Greg St. Claire, a California restaurateur who owns multiple homes in the Tahoe area that he rents short-term through a property manager, canceled and refunded all of his December and early January rental bookings, a loss he estimates to be around $35,000, in compliance with the state-mandated orders. “I care about my neighbors, so of course I’m going to follow the rules,” he says.
Meanwhile, during a day of skiing in Tahoe, he noticed the outdoor deck of a well-known slopeside lodging property was packed with families around firepits. “Aren’t you supposed to be closed right now?” he asked a masked employee serving champagne to guests. “We found a workaround,” the server responded. “We just had guests sign a form.”
“Here I am seeing all of these empty hotels, following the rules and not making a nickel, and then this one place that’s completely packed with guests,” St. Claire says. “It was a case of the haves and the have nots.”
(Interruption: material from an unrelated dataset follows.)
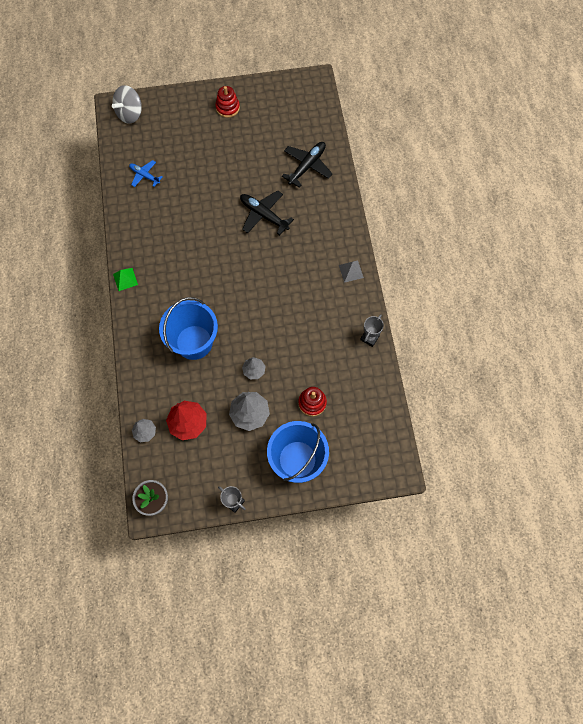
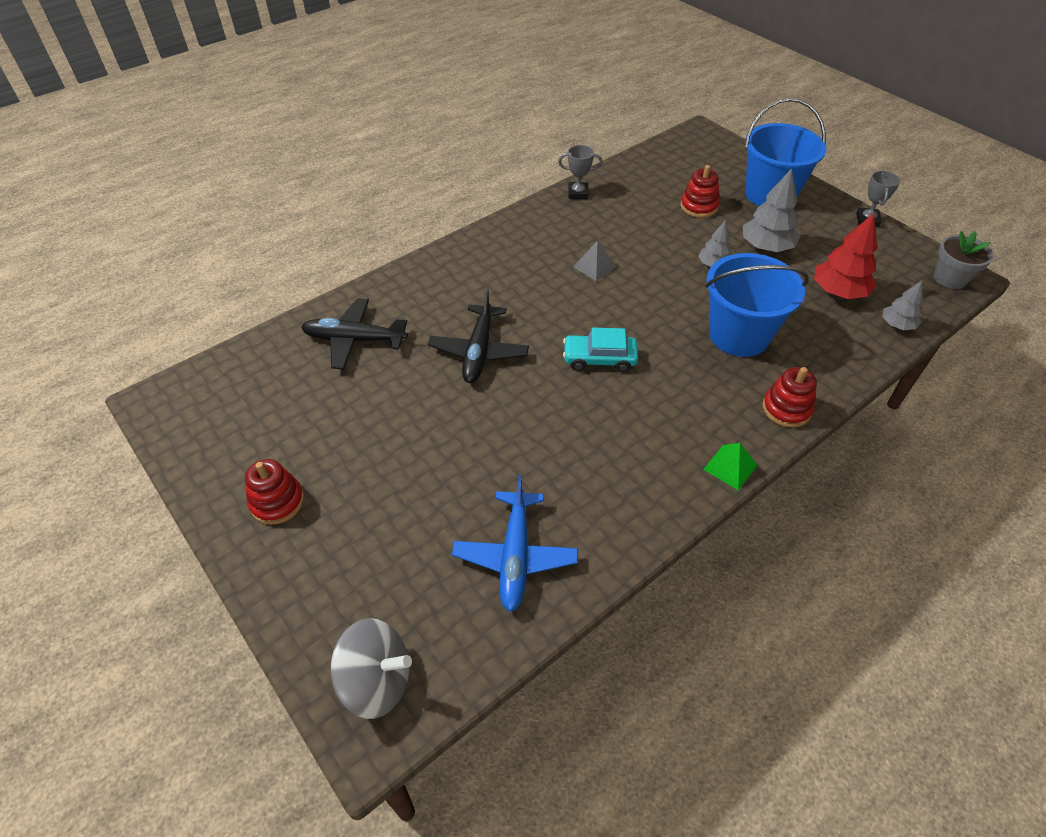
camera: 120 degrees left, 20 degrees down
(136, 327) = (786, 409): none -> red stacking toy
(145, 176) = (515, 556): blue plane -> blue plane, size x1.58
(223, 265) = (599, 359): none -> turquoise car
(351, 271) = (502, 236): grey pyramid -> grey pyramid (595, 266)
As of January 13, the stay-at-home order for the Tahoe region has now been lifted, so hotel properties and short-term rentals are beginning to reopen. “It’s just getting through this period right now,” says Patty Baird, a board member on the Visit Truckee Tahoe Tourism Authority and the owner of the Cedar House Sport Hotel, located down the road from Northstar ski area in Truckee, California. “Nobody is thriving. Almost every business is just trying to make it to the other side. This community is strong. Even though yes, there was non-compliance happening, we get it. You can make arguments on either side. I’m also a person who believes that everyone wants to do the right thing.”
Mammoth, however, is still effectively closed, as ICU capacity remains well below the 15 percent needed to reopen. Yet just this week in Inyo Country, which neighbors Mono County where Mammoth is located, sent a plea to short-term rental owners to follow the guidelines and stop renting to out-of-towners. Yet the ski resort is open, which is the major lure in the area. The logic is confusing at best, and dangerous at worst.
So, is Tahoe back open for visitors now? “That part gets tricky,” says Baird. “We’re still in the most restricted tier. And much of California is still in a stay-at-home order. But things are looking more promising.”
In the meantime, the virus continues to ignore regional boundaries and many skiers and snowboarders appear to, as well.